# Office expenses



## Mtommy (May 28, 2012)

Hello all, 

This is my first post. I am a sole proprietor and I live and work in Ontario. I bought a monitor in 2011 and wanted to claim for it in the 2011 taxes. 

Can I claim the full amount or am I only allowed to claim a portion of it. I thought that I could have claimed the full amount but my accountant told me that I could only claim a portion of it. I would just like a second option. I am not an accountant and I have not been self employed for long so I am new to this. 

Any help is much appreciated.


----------



## MoneyGal (Apr 24, 2009)

How much did you spend? It's likely what your accountant is telling you is that you CAN claim the whole amount, but over time -- using what's called the capital cost allowance. Essentially when you buy an item which is relatively expensive and is expected to last a while, you can't write off the whole cost in one year against your current income.


----------



## Just a Guy (Mar 27, 2012)

Capital depreciation allows you to claim a portion the first year and more in subsequent years. It varies depending on what you buy. Software is 50% the first year and 50% the next. I don't remember what it was for hardware, but upgrades were 100% in the year of purchase. Not sure if a monitor can be classified as an upgrade like a memory stick. That's why there are accountants.


----------



## sharbit (Apr 26, 2012)

Mtommy said:


> I bought a monitor in 2011 and wanted to claim for it in the 2011 taxes


This isn't an expense but an asset and therefore it falls under CCA rules. The logic behind this is that the use of the monitor would typically continue into future years, plus you can resell it so there are limits to how much you can claim each year. An expense is typically something you pay for once and the benefit is used up therefore you get the full deduction at that time. So, in your case you dont "use up" the monitor - it continues to exist. This is an over simplification but hopefully you get the idea.
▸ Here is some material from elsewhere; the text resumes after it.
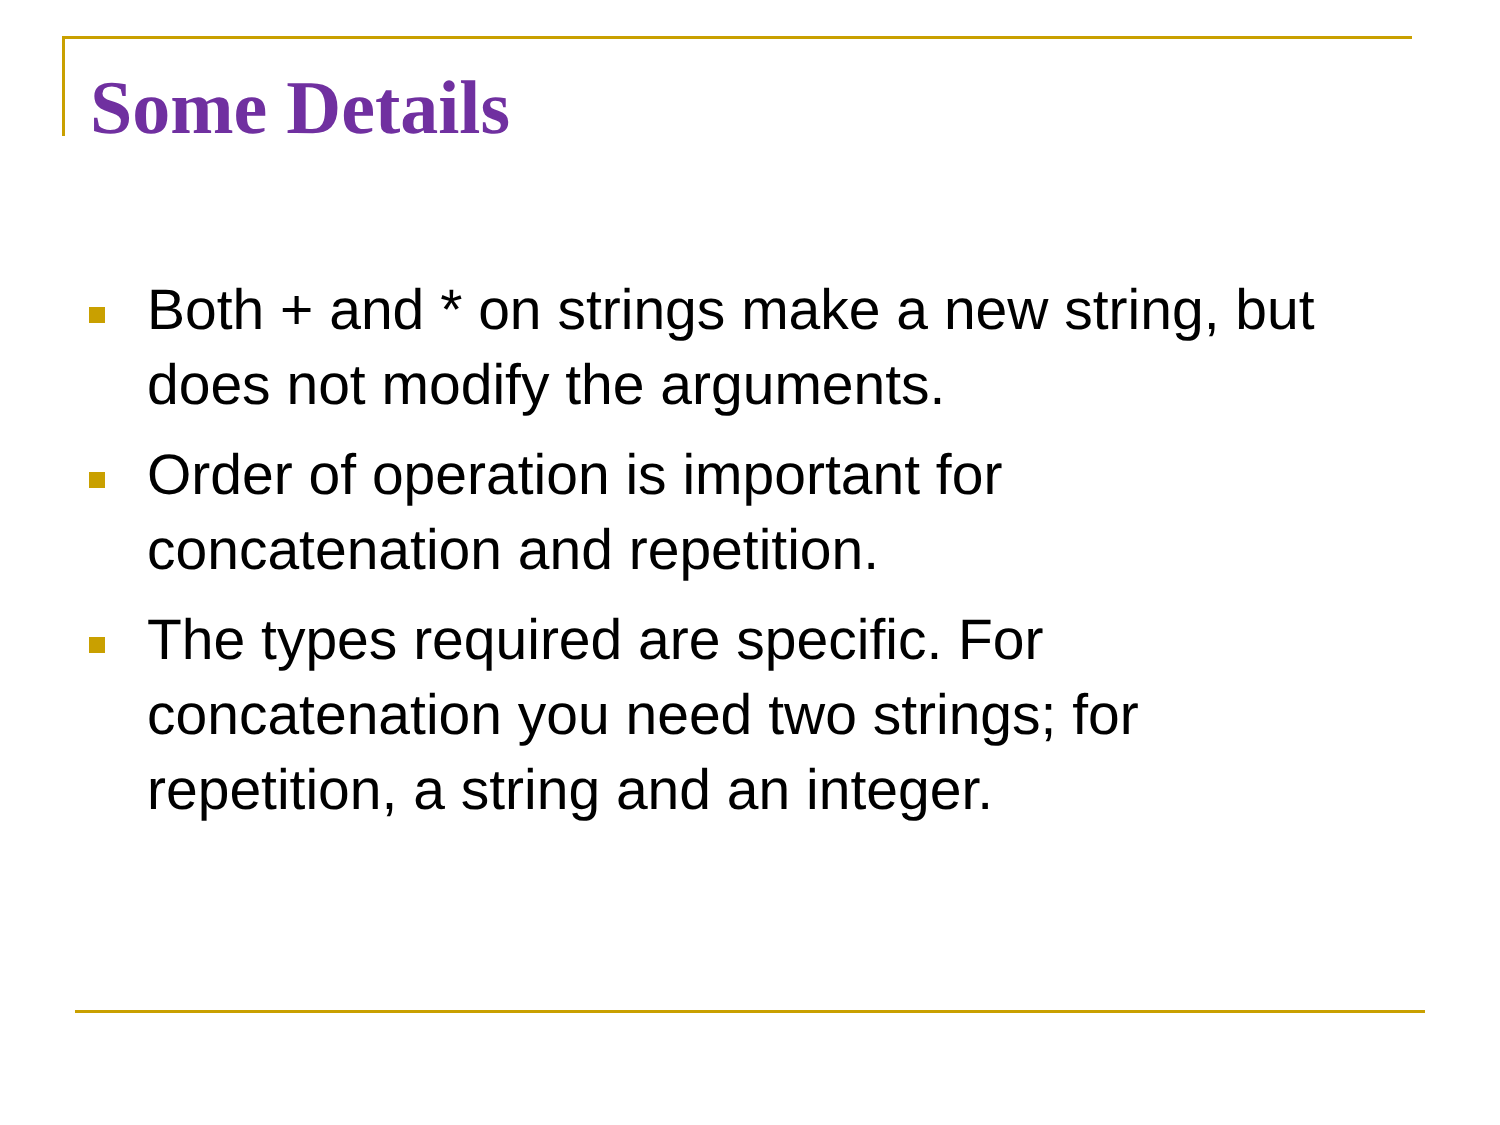Some Details
Both + and * on strings make a new string, but does not modify the arguments.
Order of operation is important for concatenation and repetition.
The types required are specific. For concatenation you need two strings; for repetition, a string and an integer.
The monitor would likely fall under class 52 in which case you'll get it all back in CCA depreciation. The rate would be 100% with no half year rule but there’s partial year rules that may qualify - regardless, trust your accountant. There's lots of gotcha's with business tax and capital assets and the difference in your payable tax won't be that much.


----------



## Homerhomer (Oct 18, 2010)

sharbit said:


> The monitor would likely fall under class 52 in which case you'll get it all back in CCA depreciation. The rate would be 100% with no half year rule but there’s partial year rules that may qualify - regardless, trust your accountant. There's lots of gotcha's with business tax and capital assets and the difference in your payable tax won't be that much.


That would depend on when the monitor was purchased since the tax break wasn't extended.


----------



## MoneyGal (Apr 24, 2009)

Here you go -- here is the complete list of CCA classes: 

http://www.cra-arc.gc.ca/tx/bsnss/tpcs/slprtnr/rprtng/cptl/dprcbl-eng.html


----------



## mrbizi (Dec 19, 2009)

sharbit said:


> This isn't an expense but an asset and therefore it falls under CCA rules. The logic behind this is that the use of the monitor would typically continue into future years, plus you can resell it so there are limits to how much you can claim each year. An expense is typically something you pay for once and the benefit is used up therefore you get the full deduction at that time. So, in your case you dont "use up" the monitor - it continues to exist. This is an over simplification but hopefully you get the idea.
> 
> ch.


A monitor typically costs only $150, I read somewhere if it's not >$500, CCRA will not expect you to capitalize the expense?


----------



## MoneyGal (Apr 24, 2009)

Yes -- for items in Class 8 which cost less than $500, you don't need to capitalize the cost. See the link I posted earlier and go to Class 8 for the details.


----------



## TaxGuy (Apr 7, 2009)

If it was purchased after February of this year, then it would not be 100% deductible.

Purchases such as computer equipment, software, vehicles, buildings and land can’t be deducted in the year purchased. Instead they may be written off over a period of years (except land that can’t be written off).


----------